→ Directions for this task: How many items does the Young Mania Rating Scale have, according to the page excerpt about it?

→ Page excerpt:
# # # #

- Purpose: identify presence of mania

= Young Mania Rating Scale =

Human Psychiatric Diagnostic Questionnaire

The Young Mania Rating Scale (YMRS), developed and popularised by Robert Young and Vincent E Ziegler, is an eleven-item multiple choice diagnostic questionnaire which psychiatrists use to measure the presence and severity of mania and associated symptoms. The scale was originally developed for use in the evaluation of adult patients with bipolar disorder, but has since been adapted for use in pediatric patients. The scale is widely used by clinicians and researchers in the diagnosis, evaluation, and quantification of manic symptomology. It has become the most widely used outcome measure in clinical trials for bipolar disorders, and it is recognized by many regulatory agencies as an acceptable outcome measure despite its age.

# # # #

Chart comprehension data:
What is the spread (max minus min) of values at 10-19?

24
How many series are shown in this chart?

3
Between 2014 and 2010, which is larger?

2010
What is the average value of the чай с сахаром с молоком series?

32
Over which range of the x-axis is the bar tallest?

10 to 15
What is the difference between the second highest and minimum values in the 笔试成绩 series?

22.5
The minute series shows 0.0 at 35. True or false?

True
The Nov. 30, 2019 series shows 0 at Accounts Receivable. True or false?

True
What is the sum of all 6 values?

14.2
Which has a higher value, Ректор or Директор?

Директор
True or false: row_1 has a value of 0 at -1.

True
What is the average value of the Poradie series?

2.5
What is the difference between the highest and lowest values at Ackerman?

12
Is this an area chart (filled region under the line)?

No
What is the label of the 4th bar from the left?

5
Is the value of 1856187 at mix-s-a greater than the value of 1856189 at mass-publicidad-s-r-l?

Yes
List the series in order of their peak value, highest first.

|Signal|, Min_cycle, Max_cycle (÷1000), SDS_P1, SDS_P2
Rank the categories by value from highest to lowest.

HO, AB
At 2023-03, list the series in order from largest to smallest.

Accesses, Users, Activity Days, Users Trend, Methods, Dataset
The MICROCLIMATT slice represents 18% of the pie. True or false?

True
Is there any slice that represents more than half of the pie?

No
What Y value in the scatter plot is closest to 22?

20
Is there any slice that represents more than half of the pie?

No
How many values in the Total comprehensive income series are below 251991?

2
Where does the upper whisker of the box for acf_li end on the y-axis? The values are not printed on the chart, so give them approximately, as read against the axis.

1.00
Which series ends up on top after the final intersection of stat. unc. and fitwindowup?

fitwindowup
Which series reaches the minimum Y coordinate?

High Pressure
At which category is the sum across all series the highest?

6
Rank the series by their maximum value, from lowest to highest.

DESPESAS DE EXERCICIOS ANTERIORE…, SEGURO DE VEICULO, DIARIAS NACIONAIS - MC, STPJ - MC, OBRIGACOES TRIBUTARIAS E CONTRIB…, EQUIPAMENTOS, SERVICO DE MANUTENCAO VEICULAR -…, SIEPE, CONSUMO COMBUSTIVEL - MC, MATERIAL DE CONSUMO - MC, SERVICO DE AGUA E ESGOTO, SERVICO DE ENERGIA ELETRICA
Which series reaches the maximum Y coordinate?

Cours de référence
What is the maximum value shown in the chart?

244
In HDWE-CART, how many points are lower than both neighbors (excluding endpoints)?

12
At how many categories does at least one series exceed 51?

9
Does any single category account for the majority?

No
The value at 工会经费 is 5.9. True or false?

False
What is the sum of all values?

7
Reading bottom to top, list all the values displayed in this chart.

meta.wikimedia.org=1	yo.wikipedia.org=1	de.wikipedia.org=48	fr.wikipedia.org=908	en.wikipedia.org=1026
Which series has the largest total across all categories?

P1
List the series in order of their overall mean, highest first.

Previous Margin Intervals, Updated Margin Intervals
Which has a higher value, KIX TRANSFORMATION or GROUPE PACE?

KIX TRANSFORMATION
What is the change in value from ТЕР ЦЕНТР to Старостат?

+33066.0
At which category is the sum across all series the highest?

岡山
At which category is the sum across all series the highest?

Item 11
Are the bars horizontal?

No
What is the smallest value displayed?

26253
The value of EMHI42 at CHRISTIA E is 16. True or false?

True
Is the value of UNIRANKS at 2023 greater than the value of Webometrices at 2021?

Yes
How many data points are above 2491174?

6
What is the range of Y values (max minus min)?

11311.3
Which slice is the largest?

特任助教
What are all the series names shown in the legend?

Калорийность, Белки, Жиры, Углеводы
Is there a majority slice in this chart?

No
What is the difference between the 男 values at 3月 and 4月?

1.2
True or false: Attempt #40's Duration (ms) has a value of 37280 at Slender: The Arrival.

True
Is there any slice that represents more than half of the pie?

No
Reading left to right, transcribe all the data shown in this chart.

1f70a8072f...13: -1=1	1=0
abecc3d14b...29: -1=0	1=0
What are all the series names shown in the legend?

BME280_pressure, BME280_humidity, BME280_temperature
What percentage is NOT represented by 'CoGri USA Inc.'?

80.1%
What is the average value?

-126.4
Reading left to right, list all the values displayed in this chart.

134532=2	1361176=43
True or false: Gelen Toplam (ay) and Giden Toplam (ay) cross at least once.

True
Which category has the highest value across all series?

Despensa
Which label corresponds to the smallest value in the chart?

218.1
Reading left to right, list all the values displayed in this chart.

# # # #

→ Result for this exercise: Eleven items.